Leader status also requires publication of a full vote record and summary of votes on the manager’s website, rationales for significant voting decisions, and engagement report with detailed case studies.  

One ‘Leader’, Australian Ethical, was found to vote in favour of a high number of ESG resolutions, but was criticised for not being transparent on its guidance on environmental and social issues in sector and ESG issues frameworks.  

ESG resource analysed 

The other seven asset managers ranked as ‘Leaders’ were – Affirmative Investment Management, Boston Trust Walden, Domini, Impax, Parnassus, Robeco, and Stewart Investors.  

Along with active ownership, asset managers are rated on resources, including key staff members. In the report, Morningstar noted that Affirmative Investment Management had experienced turnover within its sustainability team, but found that substantial commitment to resourcing is a constant: “In October, Fiona Reynolds joined the boutique from the United Nations-backed Principles for Responsible Investment in an advisory role.”  

Similarly, it is noted that Australian Ethical ‘boasts’ an experienced ethics research team led by Dr. Stuart Palmer, former head of ethics services at Sydney-based St. James Ethics Centre, and that Boston Trust Walden lost long-time senior members Heidi Soumerai and Tim Smith, leaving “the firm’s ESG expertise in relatively new hands”.   

Stankiewicz said on its analysis of resources: “We’re evaluating their tenure, their own expertise and experience within the firm and outside of it. We’re evaluating the depth of that bench, how their time is structure and how their incentives might be structure. We’re also evaluating that for the sustainability-focused portfolio managers. Basically, we try to digest all of the information that we can get our hands on when it comes to the resources that are powering this.” 

She added that Morningstar’s methodology didn’t take “a prescriptive view on whether a central sustainability bench is better or worse than distributed routes throughout the firm”.  

“But we have different expectations depending on the structure that a firm has chosen, where we’re looking on the one hand for strong connectivity between a central bench and the investment professionals, and on the other hand, we’re looking for time to be appropriately allocated so that they make sure that sustainability expertise is continuing to develop within the firm,” she explained.  

The study’s methodology also applies to the investment research team, as well as the stewardship team, if they’re separate. In addition, it looks at ESG frameworks that teams have built, such as ESG research and tracking engagement outcomes.   

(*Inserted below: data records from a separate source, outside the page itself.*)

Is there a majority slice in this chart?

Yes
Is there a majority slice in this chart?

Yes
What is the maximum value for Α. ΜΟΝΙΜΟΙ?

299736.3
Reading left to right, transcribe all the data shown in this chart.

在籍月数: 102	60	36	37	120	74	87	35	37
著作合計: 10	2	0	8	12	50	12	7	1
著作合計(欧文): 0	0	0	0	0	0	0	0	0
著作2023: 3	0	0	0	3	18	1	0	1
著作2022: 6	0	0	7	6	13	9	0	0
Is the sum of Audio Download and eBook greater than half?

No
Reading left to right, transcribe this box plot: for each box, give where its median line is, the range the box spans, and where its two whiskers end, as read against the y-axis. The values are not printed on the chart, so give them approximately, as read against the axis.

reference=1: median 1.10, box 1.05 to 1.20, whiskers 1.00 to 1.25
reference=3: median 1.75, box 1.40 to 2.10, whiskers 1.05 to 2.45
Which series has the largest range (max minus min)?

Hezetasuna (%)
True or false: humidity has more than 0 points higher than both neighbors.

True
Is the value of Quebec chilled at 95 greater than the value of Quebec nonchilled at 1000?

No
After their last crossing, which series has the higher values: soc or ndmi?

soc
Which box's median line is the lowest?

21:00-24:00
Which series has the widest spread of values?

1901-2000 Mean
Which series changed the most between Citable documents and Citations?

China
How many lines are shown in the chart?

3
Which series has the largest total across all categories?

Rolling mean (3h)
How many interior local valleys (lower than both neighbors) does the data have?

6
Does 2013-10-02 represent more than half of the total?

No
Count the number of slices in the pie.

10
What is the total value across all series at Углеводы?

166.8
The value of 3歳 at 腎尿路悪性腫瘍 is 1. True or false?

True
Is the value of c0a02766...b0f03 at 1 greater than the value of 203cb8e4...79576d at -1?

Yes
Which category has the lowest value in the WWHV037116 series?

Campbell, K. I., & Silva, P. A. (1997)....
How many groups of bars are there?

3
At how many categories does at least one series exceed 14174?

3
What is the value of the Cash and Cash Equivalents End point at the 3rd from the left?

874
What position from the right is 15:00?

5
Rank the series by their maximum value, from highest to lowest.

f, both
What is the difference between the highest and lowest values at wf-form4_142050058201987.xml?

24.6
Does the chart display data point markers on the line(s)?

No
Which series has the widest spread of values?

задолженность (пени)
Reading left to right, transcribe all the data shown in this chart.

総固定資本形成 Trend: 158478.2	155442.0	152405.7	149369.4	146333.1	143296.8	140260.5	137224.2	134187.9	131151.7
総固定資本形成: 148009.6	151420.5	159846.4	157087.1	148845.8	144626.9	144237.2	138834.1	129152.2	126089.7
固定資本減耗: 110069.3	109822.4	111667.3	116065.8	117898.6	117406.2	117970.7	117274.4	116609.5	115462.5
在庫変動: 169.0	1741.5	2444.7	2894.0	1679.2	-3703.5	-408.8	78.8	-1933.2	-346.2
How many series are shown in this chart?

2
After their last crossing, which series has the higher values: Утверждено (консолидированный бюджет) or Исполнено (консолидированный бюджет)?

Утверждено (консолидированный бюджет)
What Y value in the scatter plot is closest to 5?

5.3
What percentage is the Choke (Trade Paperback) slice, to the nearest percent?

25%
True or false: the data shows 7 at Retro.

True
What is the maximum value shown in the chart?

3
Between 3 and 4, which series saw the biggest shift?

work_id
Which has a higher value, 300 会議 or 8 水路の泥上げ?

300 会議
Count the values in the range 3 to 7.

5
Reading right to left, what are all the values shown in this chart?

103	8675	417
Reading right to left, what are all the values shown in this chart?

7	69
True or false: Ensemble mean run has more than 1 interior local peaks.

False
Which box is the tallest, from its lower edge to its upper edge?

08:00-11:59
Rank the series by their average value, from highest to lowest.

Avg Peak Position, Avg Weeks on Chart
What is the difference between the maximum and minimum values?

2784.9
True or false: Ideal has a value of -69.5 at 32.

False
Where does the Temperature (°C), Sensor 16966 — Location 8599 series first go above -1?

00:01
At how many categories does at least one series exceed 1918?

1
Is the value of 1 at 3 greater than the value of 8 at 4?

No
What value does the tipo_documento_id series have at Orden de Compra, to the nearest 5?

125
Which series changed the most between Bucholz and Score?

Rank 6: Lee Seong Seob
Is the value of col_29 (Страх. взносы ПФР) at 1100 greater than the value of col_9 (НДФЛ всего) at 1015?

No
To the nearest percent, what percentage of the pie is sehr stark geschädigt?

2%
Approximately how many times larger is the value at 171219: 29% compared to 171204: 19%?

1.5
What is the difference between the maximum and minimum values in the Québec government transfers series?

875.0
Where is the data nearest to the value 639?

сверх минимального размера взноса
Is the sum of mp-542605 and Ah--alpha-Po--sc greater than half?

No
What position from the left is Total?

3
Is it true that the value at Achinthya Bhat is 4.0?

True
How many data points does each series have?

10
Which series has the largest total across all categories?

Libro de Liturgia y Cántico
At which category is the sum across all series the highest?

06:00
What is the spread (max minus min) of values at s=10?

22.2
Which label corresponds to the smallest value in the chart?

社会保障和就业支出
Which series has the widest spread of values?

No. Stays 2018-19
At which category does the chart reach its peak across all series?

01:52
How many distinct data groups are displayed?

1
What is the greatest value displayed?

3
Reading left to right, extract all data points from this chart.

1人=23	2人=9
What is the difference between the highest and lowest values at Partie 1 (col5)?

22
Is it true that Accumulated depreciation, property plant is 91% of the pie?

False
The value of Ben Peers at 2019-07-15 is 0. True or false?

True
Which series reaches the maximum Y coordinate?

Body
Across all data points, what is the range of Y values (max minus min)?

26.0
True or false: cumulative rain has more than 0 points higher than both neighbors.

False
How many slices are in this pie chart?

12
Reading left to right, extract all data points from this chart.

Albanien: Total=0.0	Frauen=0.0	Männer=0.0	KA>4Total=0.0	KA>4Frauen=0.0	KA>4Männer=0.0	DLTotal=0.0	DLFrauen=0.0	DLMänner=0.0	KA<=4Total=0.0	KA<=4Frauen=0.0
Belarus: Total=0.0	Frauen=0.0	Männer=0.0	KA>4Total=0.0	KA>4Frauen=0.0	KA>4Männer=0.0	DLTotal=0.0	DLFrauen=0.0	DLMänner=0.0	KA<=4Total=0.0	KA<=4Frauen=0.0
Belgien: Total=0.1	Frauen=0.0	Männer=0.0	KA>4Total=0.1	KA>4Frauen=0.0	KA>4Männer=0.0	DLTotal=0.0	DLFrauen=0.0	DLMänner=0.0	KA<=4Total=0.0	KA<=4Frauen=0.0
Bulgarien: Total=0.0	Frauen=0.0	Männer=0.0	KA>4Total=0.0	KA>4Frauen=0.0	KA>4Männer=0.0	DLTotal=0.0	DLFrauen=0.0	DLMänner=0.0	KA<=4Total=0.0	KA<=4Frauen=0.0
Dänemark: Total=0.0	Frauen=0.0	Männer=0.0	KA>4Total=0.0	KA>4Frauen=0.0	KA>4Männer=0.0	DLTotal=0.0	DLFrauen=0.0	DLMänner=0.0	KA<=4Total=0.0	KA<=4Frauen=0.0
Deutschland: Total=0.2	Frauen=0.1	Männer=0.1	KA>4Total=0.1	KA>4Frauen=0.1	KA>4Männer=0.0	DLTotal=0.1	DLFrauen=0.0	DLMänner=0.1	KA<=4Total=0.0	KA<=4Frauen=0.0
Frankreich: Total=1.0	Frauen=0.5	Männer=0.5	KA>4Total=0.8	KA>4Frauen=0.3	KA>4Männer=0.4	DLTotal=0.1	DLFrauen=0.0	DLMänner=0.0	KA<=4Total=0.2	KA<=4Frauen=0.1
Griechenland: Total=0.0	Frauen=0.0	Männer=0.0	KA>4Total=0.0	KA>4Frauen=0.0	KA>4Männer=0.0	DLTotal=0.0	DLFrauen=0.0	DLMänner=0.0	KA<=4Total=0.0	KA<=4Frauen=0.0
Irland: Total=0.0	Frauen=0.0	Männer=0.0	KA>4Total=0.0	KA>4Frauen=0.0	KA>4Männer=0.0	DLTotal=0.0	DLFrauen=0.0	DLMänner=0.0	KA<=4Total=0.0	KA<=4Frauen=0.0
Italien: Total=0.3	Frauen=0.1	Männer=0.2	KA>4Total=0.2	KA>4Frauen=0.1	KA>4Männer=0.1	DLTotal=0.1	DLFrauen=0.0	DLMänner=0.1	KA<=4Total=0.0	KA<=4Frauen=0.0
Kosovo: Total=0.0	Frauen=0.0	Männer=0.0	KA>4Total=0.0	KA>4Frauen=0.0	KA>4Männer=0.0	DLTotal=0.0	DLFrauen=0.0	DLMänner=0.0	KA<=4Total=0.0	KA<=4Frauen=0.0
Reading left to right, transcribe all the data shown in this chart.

On the third pillar that asset managers are rated on, philosophy and process, Stankiewicz said, “Although it’s just one piece of the puzzle, we like to see how a firm’s assets are split between sustainability-focused or conventional strategies. In part, because that tends to be a very strong driver of where the firm will continue to invest moving forward. Where they see their advantage in the market.”  

Morningstar also looks at the firm’s history and philosophy of sustainable investment and their overall investment philosophy.